[[ Data to process, beginning ]]

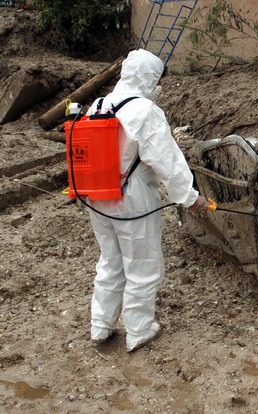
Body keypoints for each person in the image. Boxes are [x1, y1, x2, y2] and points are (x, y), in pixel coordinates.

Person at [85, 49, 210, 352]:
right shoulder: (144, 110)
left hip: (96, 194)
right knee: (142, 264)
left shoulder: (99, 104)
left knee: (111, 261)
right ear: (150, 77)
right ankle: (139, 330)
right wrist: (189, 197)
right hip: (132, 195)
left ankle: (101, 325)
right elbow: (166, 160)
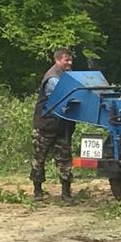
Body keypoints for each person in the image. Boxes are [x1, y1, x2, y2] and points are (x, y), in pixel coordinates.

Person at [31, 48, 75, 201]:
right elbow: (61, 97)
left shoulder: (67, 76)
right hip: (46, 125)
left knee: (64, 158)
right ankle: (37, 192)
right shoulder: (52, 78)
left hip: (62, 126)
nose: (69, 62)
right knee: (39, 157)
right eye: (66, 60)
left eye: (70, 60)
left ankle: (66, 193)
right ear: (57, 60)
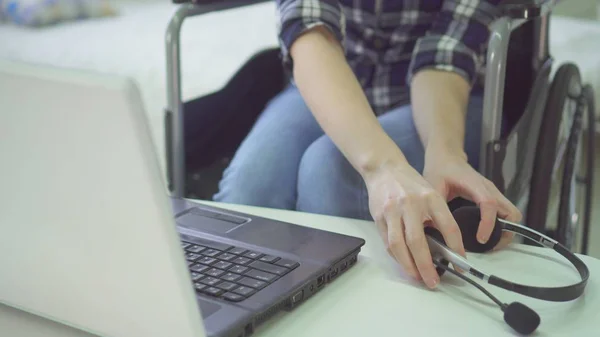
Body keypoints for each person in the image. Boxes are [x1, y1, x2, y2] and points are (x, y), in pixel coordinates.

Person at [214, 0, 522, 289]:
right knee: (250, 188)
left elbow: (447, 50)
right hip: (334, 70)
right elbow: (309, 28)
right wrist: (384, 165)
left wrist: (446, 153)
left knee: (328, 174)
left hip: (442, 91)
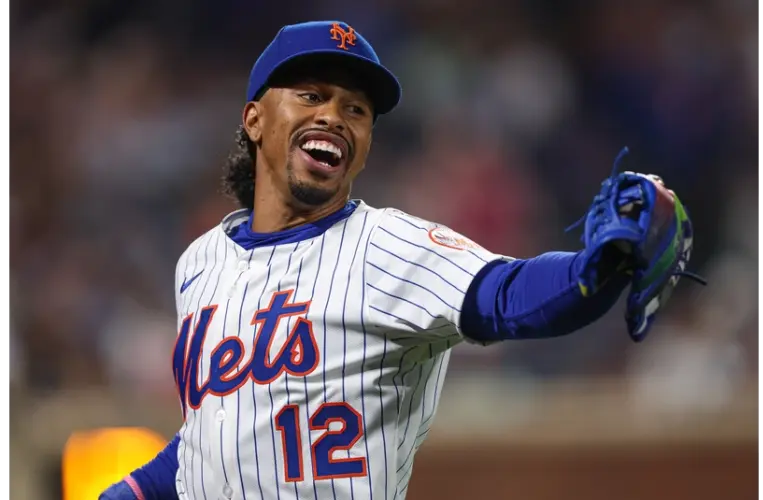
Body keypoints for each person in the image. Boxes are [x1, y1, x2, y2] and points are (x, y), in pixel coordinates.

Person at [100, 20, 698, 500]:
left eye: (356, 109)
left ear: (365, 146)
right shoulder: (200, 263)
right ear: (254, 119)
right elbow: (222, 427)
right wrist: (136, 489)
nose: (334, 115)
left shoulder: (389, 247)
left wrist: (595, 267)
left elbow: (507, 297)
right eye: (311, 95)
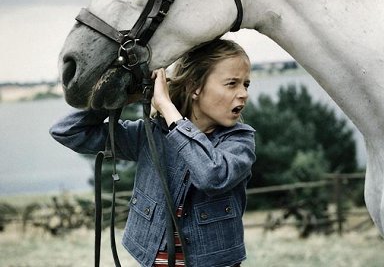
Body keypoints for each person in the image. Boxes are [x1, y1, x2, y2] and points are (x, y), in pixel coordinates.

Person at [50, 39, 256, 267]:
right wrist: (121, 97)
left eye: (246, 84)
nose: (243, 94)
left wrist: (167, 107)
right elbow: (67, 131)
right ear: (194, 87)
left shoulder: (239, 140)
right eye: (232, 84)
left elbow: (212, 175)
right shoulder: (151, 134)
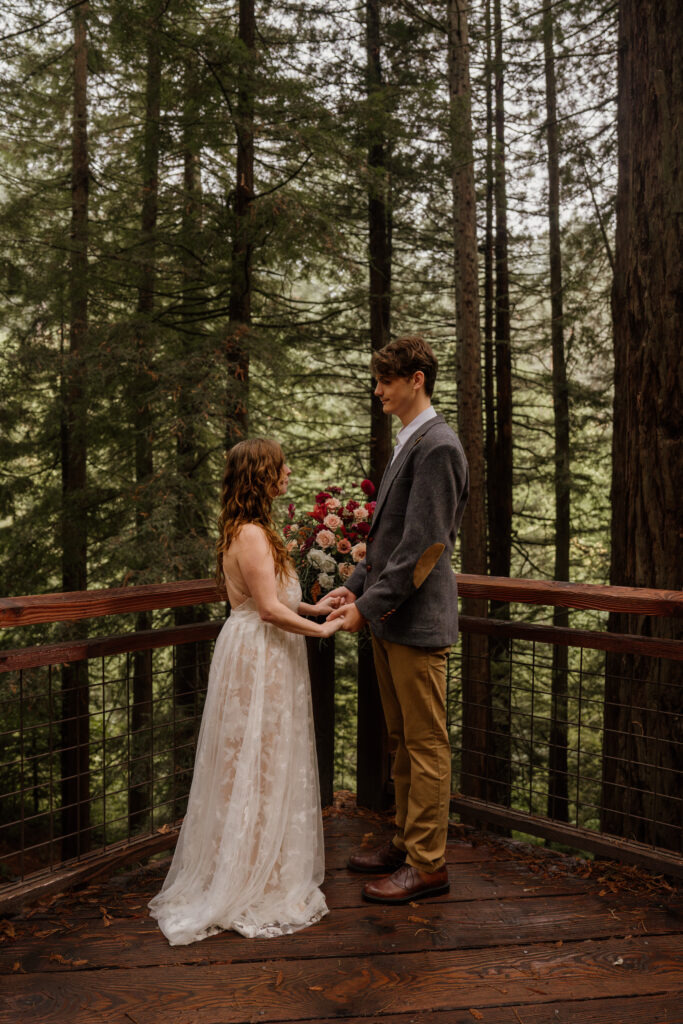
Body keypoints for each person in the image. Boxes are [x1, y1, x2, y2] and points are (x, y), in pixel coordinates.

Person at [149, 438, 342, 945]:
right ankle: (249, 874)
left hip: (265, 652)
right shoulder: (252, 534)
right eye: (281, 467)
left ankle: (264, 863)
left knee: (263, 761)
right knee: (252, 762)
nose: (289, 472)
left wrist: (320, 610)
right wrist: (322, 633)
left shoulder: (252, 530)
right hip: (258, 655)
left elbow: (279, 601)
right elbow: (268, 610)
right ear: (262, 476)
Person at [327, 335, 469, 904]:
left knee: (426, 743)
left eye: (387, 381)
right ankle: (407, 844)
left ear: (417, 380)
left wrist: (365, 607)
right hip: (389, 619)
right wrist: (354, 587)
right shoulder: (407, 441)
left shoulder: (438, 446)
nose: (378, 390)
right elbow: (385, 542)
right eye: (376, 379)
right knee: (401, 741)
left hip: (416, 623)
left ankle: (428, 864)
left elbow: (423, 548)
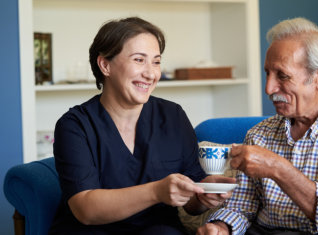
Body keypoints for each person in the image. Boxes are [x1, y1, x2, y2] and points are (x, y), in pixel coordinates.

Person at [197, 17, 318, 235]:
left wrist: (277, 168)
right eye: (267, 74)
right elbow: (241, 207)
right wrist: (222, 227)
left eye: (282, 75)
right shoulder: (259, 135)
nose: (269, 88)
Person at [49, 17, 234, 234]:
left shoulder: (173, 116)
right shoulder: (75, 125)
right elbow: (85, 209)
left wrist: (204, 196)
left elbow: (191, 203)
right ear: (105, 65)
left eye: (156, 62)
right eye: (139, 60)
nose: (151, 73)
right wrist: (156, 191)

[[ Data to process, end ]]

# Description of the task
Copy everything above from the line holding "right hip: (334, 70)" down to the line holding "left wrist: (277, 168)", both ends included, exactly as it stands and without the pictures.

# Output of the exercise
right hip: (334, 70)
right elbow: (309, 28)
right wrist: (384, 165)
left wrist: (446, 153)
left knee: (328, 174)
left hip: (442, 91)
Body keypoints for each person in the image. Boxes are [x1, y1, x2, y2] and points are (x, y), in pixel coordinates.

Person at [100, 20, 698, 500]:
left eye: (356, 109)
left ear: (365, 146)
right shoulder: (200, 263)
right ear: (254, 119)
right elbow: (222, 427)
right wrist: (136, 489)
nose: (334, 115)
left shoulder: (389, 247)
left wrist: (595, 267)
left elbow: (507, 297)
right eye: (311, 95)
Body keypoints for each person in the image. Boxes are [x1, y1, x2, y2] and points are (x, y), in pixel coordinates.

Person at [50, 39, 256, 267]:
right wrist: (121, 97)
left eye: (246, 84)
nose: (243, 94)
left wrist: (167, 107)
right elbow: (67, 131)
right ear: (194, 87)
left shoulder: (239, 140)
right eye: (232, 84)
left elbow: (212, 175)
right shoulder: (151, 134)
Body keypoints for each person in the image. Boxes are [x1, y1, x2, y2] and points are (x, y), in pixel coordinates.

Person at [149, 438, 342, 945]:
right ankle: (249, 874)
left hip: (265, 652)
right shoulder: (252, 534)
right eye: (281, 467)
left ankle: (264, 863)
left knee: (263, 761)
right knee: (252, 762)
nose: (289, 472)
left wrist: (320, 610)
right wrist: (322, 633)
left shoulder: (252, 530)
right hip: (258, 655)
left elbow: (279, 601)
right elbow: (268, 610)
right ear: (262, 476)
Person at [327, 335, 469, 904]:
left knee: (426, 743)
left eye: (387, 381)
right ankle: (407, 844)
left ear: (417, 380)
left wrist: (365, 607)
right hip: (389, 619)
right wrist: (354, 587)
right shoulder: (407, 441)
left shoulder: (438, 446)
nose: (378, 390)
right elbow: (385, 542)
right eye: (376, 379)
right knee: (401, 741)
left hip: (416, 623)
left ankle: (428, 864)
left elbow: (423, 548)
Body keypoints for each person in the image. Boxes are [x1, y1, x2, y2] and points are (x, y), in pixel coordinates.

Person at [197, 17, 318, 235]:
left wrist: (277, 168)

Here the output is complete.